▶ The problem: All entries must be repeated exactly. No picture should appear in the result.

[Data excerpts]
--------------------

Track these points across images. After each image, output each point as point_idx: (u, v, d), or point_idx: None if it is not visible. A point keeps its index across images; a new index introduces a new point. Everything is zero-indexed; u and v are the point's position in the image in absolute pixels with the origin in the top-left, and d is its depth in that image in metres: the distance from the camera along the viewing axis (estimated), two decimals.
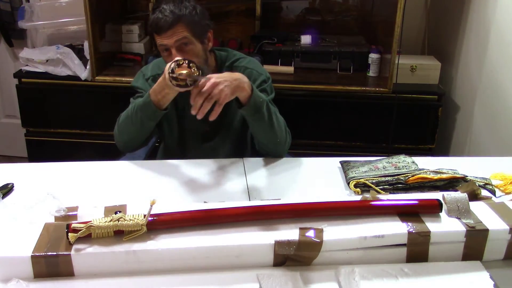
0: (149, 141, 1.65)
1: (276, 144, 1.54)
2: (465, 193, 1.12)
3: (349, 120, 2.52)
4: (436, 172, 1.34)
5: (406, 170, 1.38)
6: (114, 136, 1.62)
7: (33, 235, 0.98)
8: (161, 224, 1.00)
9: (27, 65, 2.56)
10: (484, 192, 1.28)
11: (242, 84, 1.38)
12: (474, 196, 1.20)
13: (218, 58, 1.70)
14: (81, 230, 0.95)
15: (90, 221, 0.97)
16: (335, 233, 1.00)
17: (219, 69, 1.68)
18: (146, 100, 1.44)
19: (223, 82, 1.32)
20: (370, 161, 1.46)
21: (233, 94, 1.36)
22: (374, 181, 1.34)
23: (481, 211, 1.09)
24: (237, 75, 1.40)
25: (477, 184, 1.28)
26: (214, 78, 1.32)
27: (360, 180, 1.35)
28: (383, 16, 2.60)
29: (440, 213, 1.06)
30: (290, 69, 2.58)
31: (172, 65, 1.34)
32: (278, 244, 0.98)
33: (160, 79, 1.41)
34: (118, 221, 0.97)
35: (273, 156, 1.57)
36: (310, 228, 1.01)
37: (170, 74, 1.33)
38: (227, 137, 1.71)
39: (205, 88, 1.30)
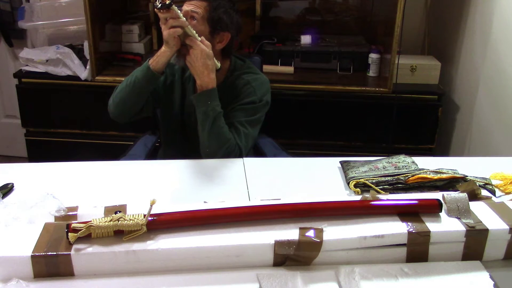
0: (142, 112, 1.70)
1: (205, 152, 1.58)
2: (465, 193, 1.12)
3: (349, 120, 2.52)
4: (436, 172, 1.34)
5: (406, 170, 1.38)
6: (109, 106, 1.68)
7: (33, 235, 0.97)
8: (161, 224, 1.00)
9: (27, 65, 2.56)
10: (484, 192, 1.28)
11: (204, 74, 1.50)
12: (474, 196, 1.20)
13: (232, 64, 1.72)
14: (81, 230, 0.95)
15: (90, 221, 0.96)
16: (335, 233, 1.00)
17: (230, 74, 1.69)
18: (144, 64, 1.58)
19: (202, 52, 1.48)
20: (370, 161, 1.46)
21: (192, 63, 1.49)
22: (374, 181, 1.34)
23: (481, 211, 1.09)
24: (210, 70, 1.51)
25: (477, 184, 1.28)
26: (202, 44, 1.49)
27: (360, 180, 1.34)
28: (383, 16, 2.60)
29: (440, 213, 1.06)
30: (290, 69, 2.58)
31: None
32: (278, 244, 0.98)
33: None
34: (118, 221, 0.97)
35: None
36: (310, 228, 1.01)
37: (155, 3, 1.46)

--------------------

▶ Your response:
Track these points across images. After each image, output each point as point_idx: (u, v, d), or point_idx: None if it is not visible. A point keeps its index across images; a new index introduces a new point. Everything is zero-indexed; u and v are the point's position in the image in absolute pixels with the origin in the top-left, and d is its depth in that image in metres: the distance from the camera along the viewing axis (estimated), two decimals.
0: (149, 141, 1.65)
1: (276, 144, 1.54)
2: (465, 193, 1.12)
3: (349, 120, 2.52)
4: (436, 172, 1.34)
5: (406, 170, 1.38)
6: (114, 136, 1.62)
7: (33, 235, 0.98)
8: (161, 224, 1.00)
9: (27, 65, 2.56)
10: (484, 192, 1.28)
11: (242, 84, 1.38)
12: (474, 196, 1.20)
13: (218, 58, 1.70)
14: (81, 230, 0.95)
15: (90, 221, 0.97)
16: (335, 233, 1.00)
17: (219, 69, 1.68)
18: (146, 100, 1.44)
19: (223, 82, 1.32)
20: (370, 161, 1.46)
21: (233, 94, 1.36)
22: (374, 181, 1.34)
23: (481, 211, 1.09)
24: (237, 75, 1.40)
25: (477, 184, 1.28)
26: (214, 78, 1.32)
27: (360, 180, 1.35)
28: (383, 16, 2.60)
29: (440, 213, 1.06)
30: (290, 69, 2.58)
31: (172, 65, 1.34)
32: (278, 244, 0.98)
33: (160, 79, 1.41)
34: (118, 221, 0.97)
35: (273, 156, 1.57)
36: (310, 228, 1.01)
37: (170, 74, 1.33)
38: (227, 137, 1.71)
39: (205, 88, 1.30)
0: (142, 112, 1.70)
1: (205, 152, 1.58)
2: (465, 193, 1.12)
3: (349, 120, 2.52)
4: (436, 172, 1.34)
5: (406, 170, 1.38)
6: (109, 106, 1.68)
7: (33, 235, 0.97)
8: (161, 224, 1.00)
9: (27, 65, 2.56)
10: (484, 192, 1.28)
11: (204, 74, 1.50)
12: (474, 196, 1.20)
13: (232, 64, 1.72)
14: (81, 230, 0.95)
15: (90, 221, 0.96)
16: (335, 233, 1.00)
17: (230, 74, 1.69)
18: (144, 64, 1.58)
19: (202, 52, 1.48)
20: (370, 161, 1.46)
21: (192, 63, 1.49)
22: (374, 181, 1.34)
23: (481, 211, 1.09)
24: (210, 70, 1.51)
25: (477, 184, 1.28)
26: (202, 44, 1.49)
27: (360, 180, 1.34)
28: (383, 16, 2.60)
29: (440, 213, 1.06)
30: (290, 69, 2.58)
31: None
32: (278, 244, 0.98)
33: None
34: (118, 221, 0.97)
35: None
36: (310, 228, 1.01)
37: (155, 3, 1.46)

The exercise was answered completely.